First, and this is important to understand the recombination rate map file, centimorgans are _not_ true distances. Not many sources seem to explain it well. The best definition I came across was "One cM is equal to a 1% chance that a marker at one genetic locus will be separated from a marker at another locus [within the interval being examined] due to crossing over, (https://www.medicinenet.com/script/main/art.asp?articlekey=2665). However, this is still misleading. A better definition is that 1 centimorgan is equivalent to saying that the expected number of recombination events in the observed segment is 0.01. This is an important distinction when considering multiple segments: If you have two non-overlapping segments that are 1cM each, then the recombination rate of their union is (1cM + 1cM = 2cM), which corresponds to additivity of expected values, Also note that a (rather long) genomic segment can be more than 100cM, implying an expected value of more than 1 crossover event, which is no longer a probability. You can see how this paper (https://www.ncbi.nlm.nih.gov/pmc/articles/PMC52322/pdf/pnas01067-0025.pdf) uses it at the bottom of table 4, and how this paper (https://www.nature.com/articles/nature09525) uses it at the bottom of table 1 (i.e. they both add the cM measurements for all chromosomes).

After considering the first point, the second point is that the cM column contains _cumulative_ recombination rates, which means that the ith cM value is the recombination rate of the interval in between the first bp position and the ith bp position. Additionally, genomic bp positions are interval left boundaries, which is why the "cM" element at the first position is 0. The cumulative recombination rate is necessarily 0 at the very first position because an interval cannot be considered without two positions.

Let me know If I can clarify this point further, It has been suggested that most readers won't care about these details, but I can include them if you'd like (technically I do mention them, but I'm a little bit brief).

greggj2016 on 2 Nov 2020

Also, I think I understand and agree with the majority of your comments. Note though that this is my first serious coding project, so I was wondering if you could clarify what you meant when you said "I think the code could be improved by adopting software engineering approaches that make is easy for the current authors and future contributors to further develop the code and other users to incoprorate regens in their own workflows."

What does that mean specifically? Also, I'm wondering if pip is necessarily the right tool because regens reads plink files as input and writes plink files as output. There is no standard output for regens to pass directly to another program, and pip seems to be for installing functions used by the python environment, so i don't understand what purpose this serves.

I could technically give an option to make the simulated genomes standard output, but simulating all chromosomes in the python environment would require roughly 10-20 fold more RAM then regen uses to write each chromosome into its own plink fileset one at a time.

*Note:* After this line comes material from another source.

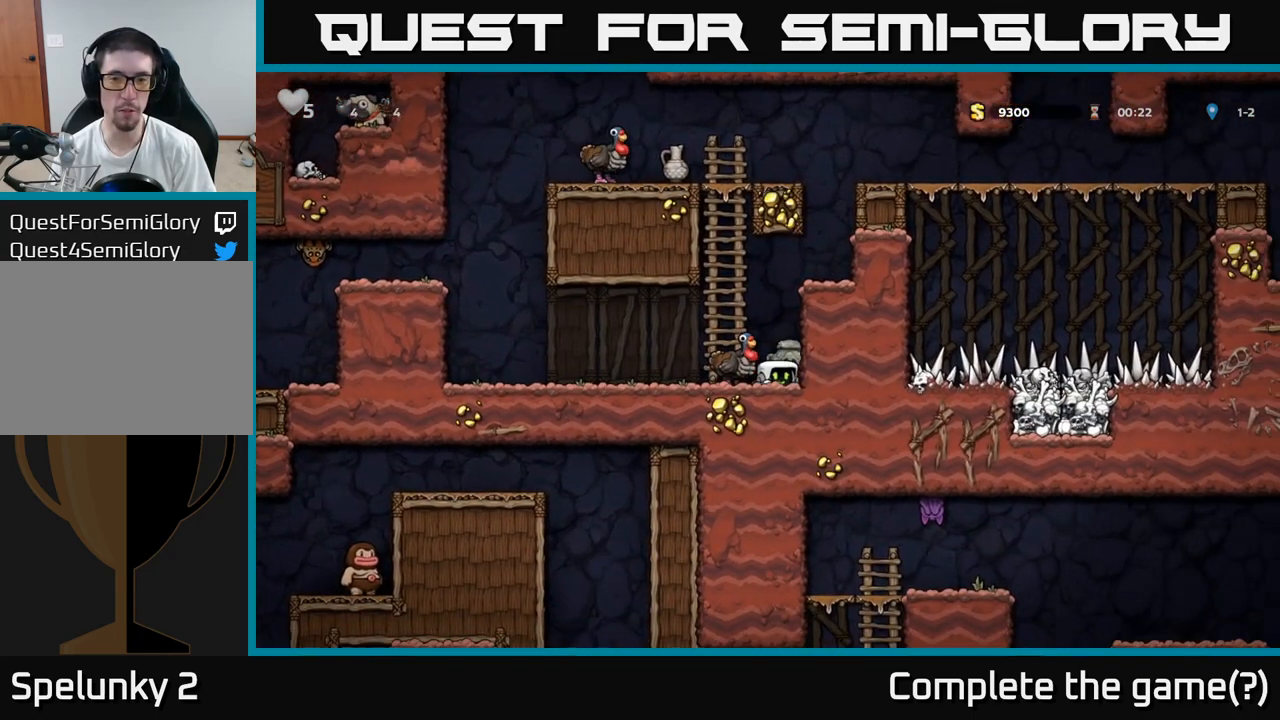
{"buttons": [], "left_stick": "left", "events": [[17, "X", "up"], [33, "left_stick", "left"]]}
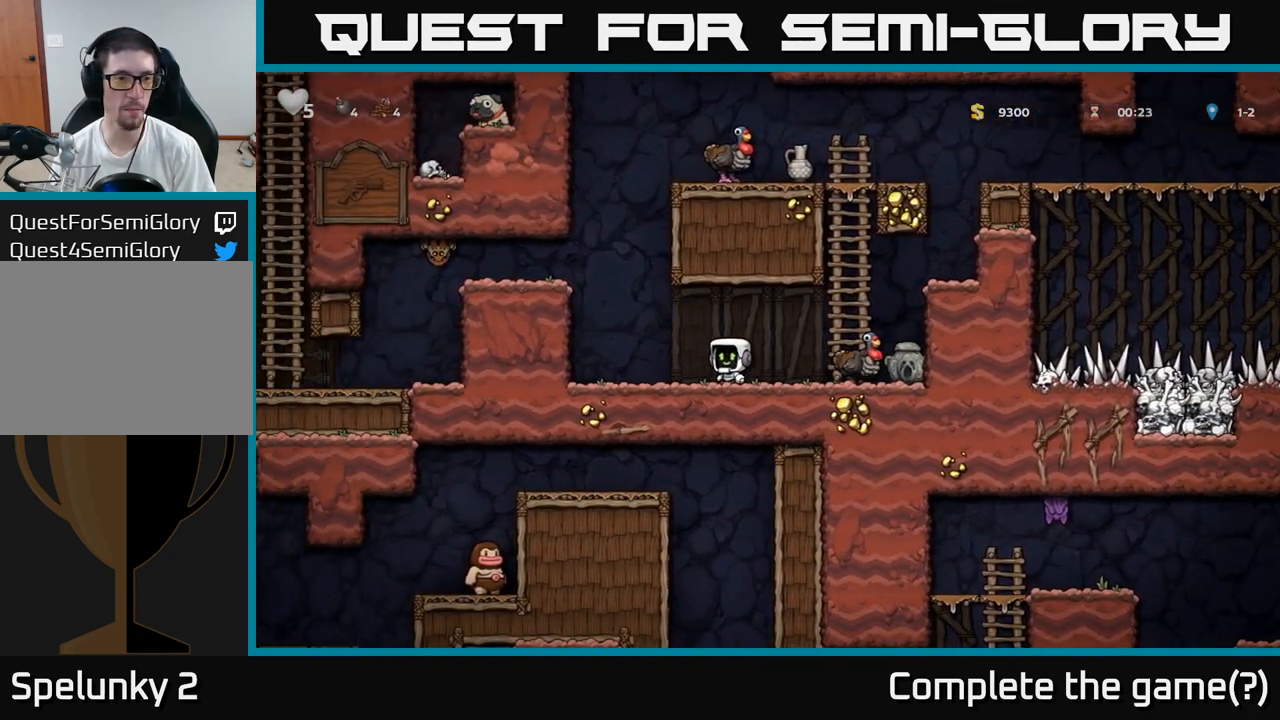
{"buttons": [], "left_stick": "left", "events": [[67, "A", "down"], [250, "A", "up"]]}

I don't think many people would want to use that much ram, though it has still been suggested that I might do this at some point. Still, it might require more work than expected at a first glance to implement efficiently, so I'd like to put that on the back-burner.

greggj2016 on 2 Nov 2020

I can also state what you mentioned above more clearly in the README file.

greggj2016 on 2 Nov 2020

I am the funder and supervisor of the project. Please accept this comment as confirmation that Mr. John Gregg, under my supervision, conceived of the project, planned the project, performed all the programming for the project, performed all the testing and evaluation of the code, wrote the JOSS paper, and created the Github project.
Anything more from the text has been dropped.